Il ritardo nella rendicontazione su ReGiS rende il quadro ancora più nebuloso: le fasi di progetto risultano formalmente rispettate, ma la spesa effettiva è minima. Dei 353 milioni di euro allocati, solo 4 milioni risultano spesi. Una contraddizione che si spiega con la lentezza burocratica e l’assenza di coordinamento tra le istituzioni. Questo rallentamento incide direttamente sulla capacità della PA di modernizzarsi e migliorare l’efficienza dei propri servizi, lasciando i cittadini e le imprese alle prese con sistemi obsoleti e macchinosi.

Pdnd: interoperabilità sulla carta

La Piattaforma Digitale Nazionale Dati (Pdnd), con un investimento di 556 milioni di euro, dovrebbe garantire la piena interoperabilità delle banche dati pubbliche. I numeri diffusi dal governo parlano di oltre 7.000 API attivate, un dato che supera di gran lunga gli obiettivi prefissati. Ma quantità non significa qualità: non esistono metriche per valutare l’effettiva utilità di queste API, né il loro impatto sui servizi digitali.

A febbraio 2025, 7.794 enti risultano aderenti alla Pdnd, ma i servizi digitali realmente offerti rimangono pochi e frammentati.

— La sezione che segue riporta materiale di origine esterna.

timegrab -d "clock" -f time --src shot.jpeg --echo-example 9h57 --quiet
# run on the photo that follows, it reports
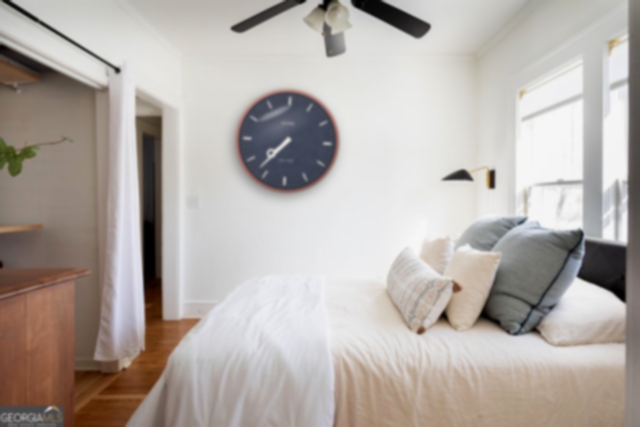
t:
7h37
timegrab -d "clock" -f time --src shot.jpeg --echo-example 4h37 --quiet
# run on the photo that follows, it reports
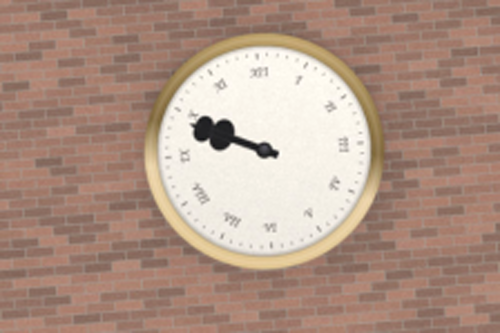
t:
9h49
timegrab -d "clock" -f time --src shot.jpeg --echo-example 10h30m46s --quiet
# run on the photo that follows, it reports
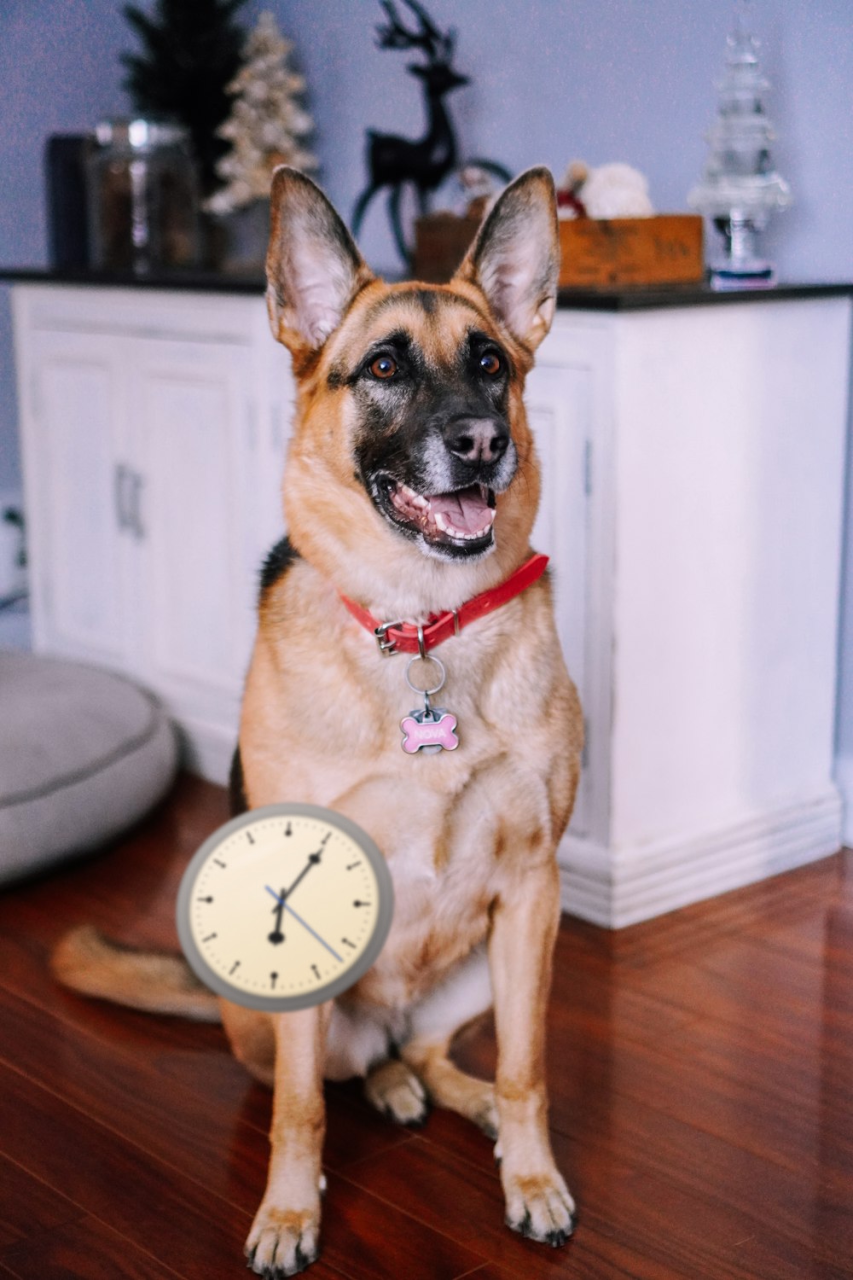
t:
6h05m22s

Il caso del Fascicolo Virtuale dell’Operatore Economico (Fvoe) è emblematico: dovrebbe semplificare la verifica dei requisiti negli appalti pubblici, ma senza interoperabilità tra le banche dati di Ministero della Giustizia, Agenzia delle Entrate e Inps, resta un guscio vuoto. Il rischio è quello di creare un’infrastruttura mastodontica sulla carta, ma priva di reale utilità operativa, con costi elevati e risultati marginali.

Banda ultra-larga e 5G: infrastrutture ferme al palo

Il capitolo più critico riguarda la connettività. Dei 5,3 miliardi di euro destinati alla banda ultra-larga e al 5G, una parte significativa è stata rimodulata. Il Piano Italia a 1 giga, inizialmente pensato per coprire 6,9 milioni di numeri civici, è stato ridimensionato a 3,4 milioni. Una revisione necessaria, dopo che la mappatura condotta da Infratel si è rivelata clamorosamente errata: molti civici risultavano inesistenti, già connessi o privi di unità immobiliari.

Sul Piano Italia 5G, invece, le difficoltà si sommano: ritardi burocratici, procedure complesse e difficoltà economico-finanziarie degli operatori hanno rallentato la realizzazione delle infrastrutture. Per accelerare, il governo ha dovuto intervenire con un decreto-legge per semplificare ulteriormente le procedure. Tuttavia, il nodo rimane sempre lo stesso: la capacità di eseguire progetti di questa portata con efficienza e trasparenza. Finora, la realtà mostra un ritardo significativo che rischia di compromettere la possibilità di raggiungere gli obiettivi europei nei tempi stabiliti.

La trasparenza che manca

Uno dei problemi ricorrenti in tutta l’attuazione del Pnrr è la mancanza di trasparenza e la difficoltà di accesso ai dati reali. Nonostante l’istituzione di piattaforme di monitoraggio come ReGiS, molte informazioni risultano frammentarie o in ritardo, rendendo complicato valutare lo stato effettivo dei progetti. Il rischio concreto è che molte misure rimangano sulla carta, con numeri e obiettivi aggiornati più per esigenze di rendicontazione che per effettiva realizzazione.

In questo scenario, diventa fondamentale non solo accelerare l’implementazione delle misure, ma anche garantire un livello di trasparenza adeguato per valutare l’impatto reale degli investimenti. Senza una visione chiara dello stato di avanzamento, il Pnrr rischia di trasformarsi nell’ennesima occasione mancata, con miliardi di euro stanziati ma incapaci di tradursi in un reale progresso per il Paese.

La solita storia italiana

Il Pnrr sulla digitalizzazione è un microcosmo dei problemi strutturali del Paese: risorse stanziate ma non spese, obiettivi ridimensionati, dati opachi e una burocrazia che inceppa qualsiasi tentativo di modernizzazione. Senza un’accelerazione concreta, l’Italia rischia di mancare gli impegni europei, lasciando il Paese con le solite promesse tradite e un gap digitale sempre più ampio rispetto al resto dell’Unione. La digitalizzazione non può rimanere un tema di propaganda o un’esercitazione burocratica: o diventa un elemento strutturale della crescita italiana, o rimarrà solo un’altra occasione persa nel lungo elenco di riforme incompiute.